Detroit is now a trendsetter in the dismantling of public schools and stripping of teachers’ union rights.
The school district’s emergency manager Robert Bobb announced in late March that 45 academically struggling schools, or roughly one-third of the district, would be bid out to private charter operators. Eight other schools are closing, and dozens more will be closed or privatized in the coming year. The district cites a $327 million deficit and a declining student population.
Bobb dropped another bomb last Friday, issuing 5,466 layoff notices—one for every teacher and staff member in the district. The notices do not constitute final layoff decisions, and many teachers may ultimately keep their jobs. But union contract language providing that teachers be recalled in seniority order may soon be dropped.
A new state law would vastly expand the powers of emergency managers, who are appointed by the governor to oversee local governments and school districts in bad financial shape. The managers can cancel or renegotiate union contracts, sell public assets, and privatize public services.
Bobb has already hinted his intentions to make unilateral changes in the teachers’ contract,
which the new law would allow when a “meet and confer” period ends May 17. Steve Conn, a 25-year math teacher, predicts that Bobb will go after seniority rights, while attempting pay and benefit cuts as well. Effectively, Bobb wants to pick and choose who stays and who goes, and under what terms and conditions, says Conn, runner-up in last year’s vote for Detroit Federation of Teachers president.
DFT has not organized a response as yet. But at Catherine Ferguson Academy, a nationally recognized school serving pregnant teens and young mothers, students occupied their school April 15 after learning it was slated to close this year.
Eight students and five supporters sat in, while students, teachers, and community supporters rallied in front of the school, reports Nicole Conaway, a science teacher who participated in the occupation. The occupiers were removed by police and ticketed for trespassing.
Simone Landon of the Huffington Post adds more details:
In 2009, Robert Bobb was appointed by then-Gov. Jennifer Granholm as an emergency financial manager for Detroit Public Schools, making him one of four such officials around the state tasked with pulling underwater school districts out of debt.
Bobb won the confidence of much of the community early on by uncovering and eliminating fraud and waste. But when he turned to more drastic solutions, such as closing schools and revising teacher pay and benefits, many objected to his downsizing plans—which were accompanied by an invitation to charter schools to set up shop in-district. Students and parents launched protests against what they saw as dictatorial curriculum reforms, and the school board sued Bobb for allegedly overstepping his authority.
Not surprisingly, Bobb also has a strained relationship with the city’s teachers union. Detroit Federation of Teachers President Keith Johnson called the apparent threat to the collective bargaining agreement that Bobb issued last week “pitiful.”
“What the state did [in Public Act 4] means nothing to me,” Johnson said, citing the DFT’s current contract, which the union negotiated with Bobb in 2009. “His signature appears right next to mine on the agreement.
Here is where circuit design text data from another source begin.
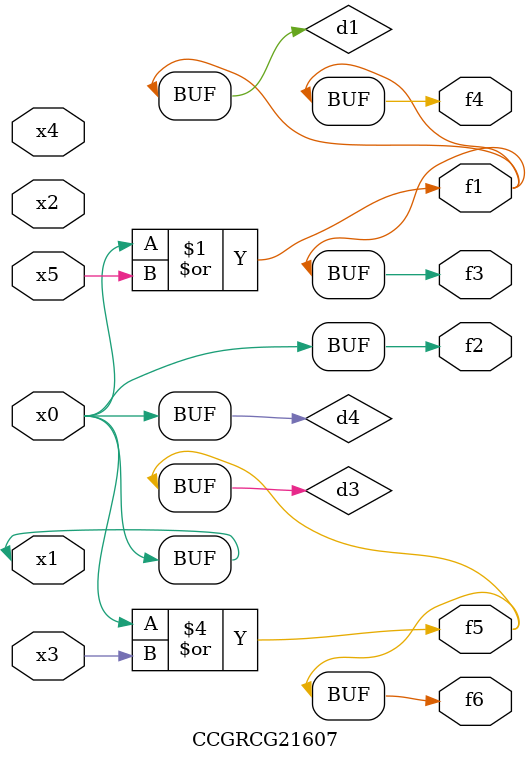
<source format=v>
module CCGRCG21607(
	input x0, x1, x2, x3, x4, x5,
	output f1, f2, f3, f4, f5, f6
);

	wire d1, d2, d3, d4;

	or (d1, x0, x5);
	xnor (d2, x1, x4);
	or (d3, x0, x3);
	buf (d4, x0, x1);
	assign f1 = d1;
	assign f2 = d4;
	assign f3 = d1;
	assign f4 = d1;
	assign f5 = d3;
	assign f6 = d3;
endmodule

</source>
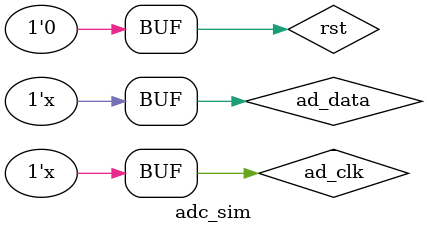
<source format=v>
`timescale 1ns / 1ps



module adc_sim(

    );
    

    reg ad_clk=0;
    reg rst=0;
    reg ad_data=1;

    
    always #2 ad_clk<= ~ad_clk;
    always #8 ad_data<=~ad_data;
    wire ad_cnv_out;
    wire ad_clk_out;
    wire [17:0] data_18;


ADS7056 test_ads(


     .data_in(ad_data),
     .rst(rst),
     .clk_60m(ad_clk),
//  input cnv_status,

      .clk(ad_clk_out),
      .cnv(ad_cnv_out),
      .data(data_18)
);
    
endmodule
</source>
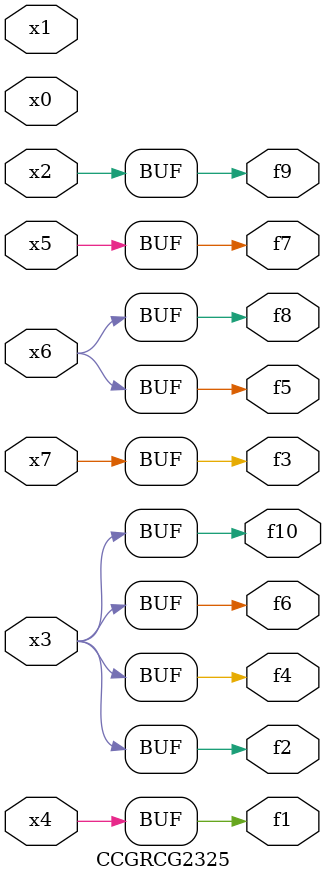
<source format=v>
module CCGRCG2325(
	input x0, x1, x2, x3, x4, x5, x6, x7,
	output f1, f2, f3, f4, f5, f6, f7, f8, f9, f10
);
	assign f1 = x4;
	assign f2 = x3;
	assign f3 = x7;
	assign f4 = x3;
	assign f5 = x6;
	assign f6 = x3;
	assign f7 = x5;
	assign f8 = x6;
	assign f9 = x2;
	assign f10 = x3;
endmodule

</source>
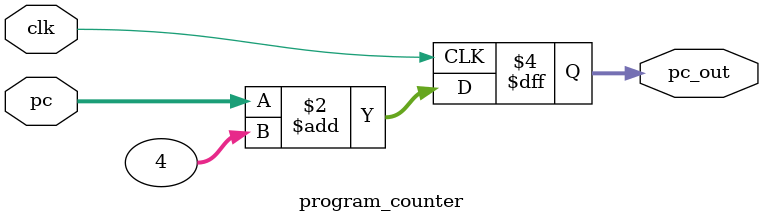
<source format=v>
module program_counter(
    input clk,
    input [31:0] pc,
    output reg [31:0] pc_out
);

    always @(posedge clk) begin
        pc_out <= pc + 4;
    end

initial begin
    $dumpfile("../vcd/program_counter.vcd");
    $dumpvars(0,program_counter);
end

endmodule
</source>
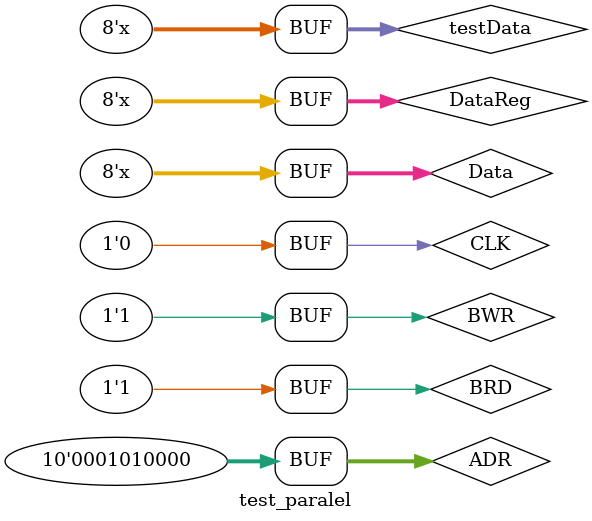
<source format=v>
`timescale 1ns / 1ps


module test_paralel;

	// Inputs
	reg [9:0] ADR;
	reg BWR;
	reg BRD;
	reg CLK;
	//wire outDATA[7:0];
	// Bidirs
	wire [7:0] Data;
	reg [7:0] DataReg;
	assign Data = DataReg;
	//output [7:0] Data;
	reg [7:0] testData;
	
	// Instantiate the Unit Under Test (UUT)
	paralle_slave uut (
		.ADR(ADR), 
		.Data(Data), 
		.BWR(BWR), 
		.BRD(BRD), 
		.CLK(CLK)
		//,.setUpReg(setUpReg)
	);
	//
	
	initial begin
		// Initialize Inputs
		ADR = 0;
		BWR = 1;
		BRD = 1;
		CLK = 0;
		//outData = 8'b100;

		
		
		// Wait 100 ns for global reset to finish
		ADR <= 10'b00_0101_0000;
		DataReg = 8'b100;
		#100;
		BWR <= 'b0;
		#50;
		BWR <= 'b1;
		#50;
		ADR <= 10'b0;
		DataReg = 8'bz;
		#50;
		ADR <= 10'b00_0101_0000;
		#50;
		BRD <= 'b0;
		#50;
		BRD <= 'b1;
		#50;
		testData[7:0] <= Data;
		#50;
		// Add stimulus here

	end
      
endmodule


</source>
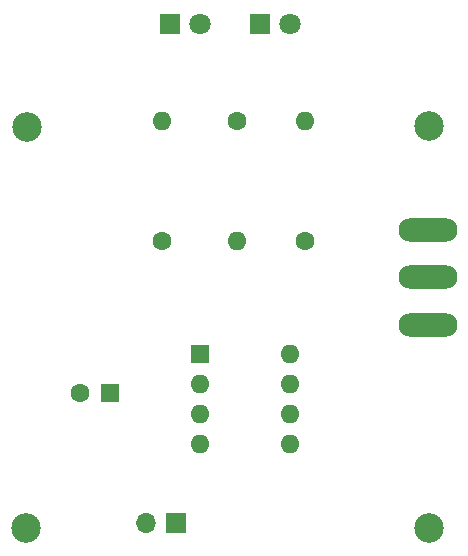
<source format=gbr>
G04 #@! TF.GenerationSoftware,KiCad,Pcbnew,(5.1.0)-1*
G04 #@! TF.CreationDate,2019-06-14T11:01:10+01:00*
G04 #@! TF.ProjectId,Fibre Tester,46696272-6520-4546-9573-7465722e6b69,rev?*
G04 #@! TF.SameCoordinates,Original*
G04 #@! TF.FileFunction,Soldermask,Bot*
G04 #@! TF.FilePolarity,Negative*
%FSLAX46Y46*%
G04 Gerber Fmt 4.6, Leading zero omitted, Abs format (unit mm)*
G04 Created by KiCad (PCBNEW (5.1.0)-1) date 2019-06-14 11:01:10*
%MOMM*%
%LPD*%
G04 APERTURE LIST*
%ADD10O,1.700000X1.700000*%
%ADD11R,1.700000X1.700000*%
%ADD12O,1.600000X1.600000*%
%ADD13C,1.600000*%
%ADD14R,1.600000X1.600000*%
%ADD15R,1.800000X1.800000*%
%ADD16C,1.800000*%
%ADD17O,5.000000X2.000000*%
%ADD18C,2.500000*%
G04 APERTURE END LIST*
D10*
X122428000Y-80391000D03*
D11*
X124968000Y-80391000D03*
D12*
X130175000Y-56515000D03*
D13*
X130175000Y-46355000D03*
D12*
X135890000Y-46355000D03*
D13*
X135890000Y-56515000D03*
D12*
X123825000Y-46355000D03*
D13*
X123825000Y-56515000D03*
D14*
X119380000Y-69321001D03*
D13*
X116880000Y-69321001D03*
D15*
X132080000Y-38100000D03*
D16*
X134620000Y-38100000D03*
X127000000Y-38100000D03*
D15*
X124460000Y-38100000D03*
D14*
X127000000Y-66040000D03*
D12*
X134620000Y-73660000D03*
X127000000Y-68580000D03*
X134620000Y-71120000D03*
X127000000Y-71120000D03*
X134620000Y-68580000D03*
X127000000Y-73660000D03*
X134620000Y-66040000D03*
D17*
X146304000Y-63563000D03*
X146304000Y-59563000D03*
X146304000Y-55563000D03*
D18*
X112268000Y-80772000D03*
X146431000Y-80772000D03*
X112395000Y-46863000D03*
X146431000Y-46736000D03*
M02*

</source>
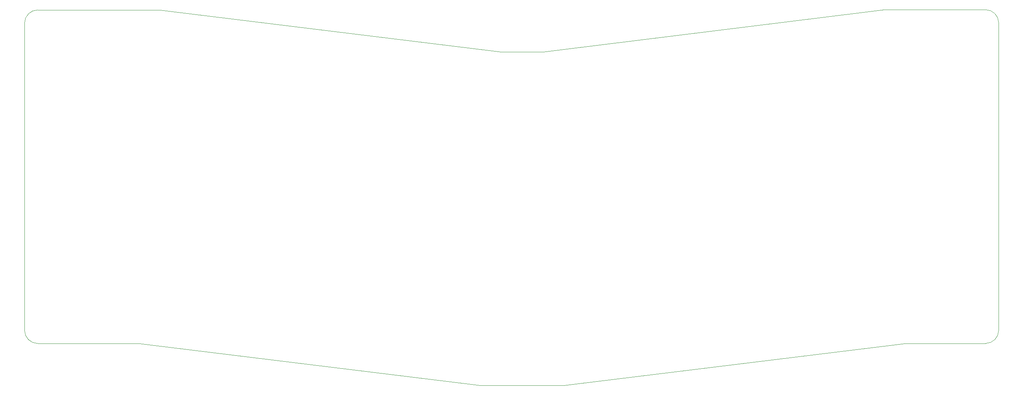
<source format=gm1>
%TF.GenerationSoftware,KiCad,Pcbnew,7.0.6*%
%TF.CreationDate,2023-07-31T17:00:50-04:00*%
%TF.ProjectId,Birdie,42697264-6965-42e6-9b69-6361645f7063,rev?*%
%TF.SameCoordinates,Original*%
%TF.FileFunction,Profile,NP*%
%FSLAX46Y46*%
G04 Gerber Fmt 4.6, Leading zero omitted, Abs format (unit mm)*
G04 Created by KiCad (PCBNEW 7.0.6) date 2023-07-31 17:00:50*
%MOMM*%
%LPD*%
G01*
G04 APERTURE LIST*
%TA.AperFunction,Profile*%
%ADD10C,0.100000*%
%TD*%
G04 APERTURE END LIST*
D10*
X229198051Y-26826703D02*
X252391798Y-26826704D01*
X252391800Y-103093557D02*
G75*
G03*
X255391802Y-100093545I-5J3000007D01*
G01*
X35725764Y-103093545D02*
X58919514Y-103093545D01*
X35725764Y-26893545D02*
X63682013Y-26893546D01*
X151202535Y-36470193D02*
X229198051Y-26826703D01*
X255391800Y-29826705D02*
X255391802Y-100093545D01*
X35725764Y-26893524D02*
G75*
G03*
X32725768Y-29893545I30J-3000026D01*
G01*
X141677534Y-36470190D02*
X151202534Y-36470189D01*
X155965034Y-112670191D02*
X233960548Y-103093544D01*
X141677534Y-36470190D02*
X63682013Y-26893546D01*
X252391800Y-103093544D02*
X233960548Y-103093544D01*
X32725700Y-100093542D02*
G75*
G03*
X35725764Y-103093545I2999995J-8D01*
G01*
X136915030Y-112670190D02*
X58919514Y-103093545D01*
X32725768Y-29893545D02*
X32725765Y-100093543D01*
X255391742Y-29826705D02*
G75*
G03*
X252391798Y-26826704I-2999947J54D01*
G01*
X136915030Y-112670190D02*
X155965034Y-112670191D01*
M02*

</source>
If I’m compelled to honor that agreement, he’s compelled to honor that agreement."
Johnson said the DFT has not been inflexible. In 2009, the union negotiated an overhaul of the teacher evaluation system, instituting peer assistance and review and collaborative decision-making.
Those reforms point to the larger project Bobb has undertaken in the district -- one that resembles Secretary of Education Arne Duncan’s plan for education reform on a national scale. In addition to seniority rights for teachers, the debate in Detroit hinges on the question of how school systems should be run.
Detroit is significant not only for the number of teachers being laid off, but also the number of schools closing. Steve Wasko, the Detroit Public Schools spokesman, said 32 schools are on the evaluation list for closure next year. Detroit is also noted for its aggressive charter school program, a major plank of the “Excellent Schools Initiative” that Bobb helped design.
“Detroit has been the talk of the town in terms of the charter school community across the nation, and the school reform community,” Wasko said.
Some 70 charter operators interested in opening schools in Detroit met with Bobb on Thursday—the same day the teacher layoffs were announced.
AFT Michigan’s David Hecker aligned the push for charters with the attack on the teachers’ contract.
"There’s no question that when the charter movement started, a big piece of it was to try to avoid unionization,” Hecker said. “It isn’t just the financial piece of it,” he added, “a big part of the movement was always to try to avoid having to work with staff in a collaborative way through collective bargaining.”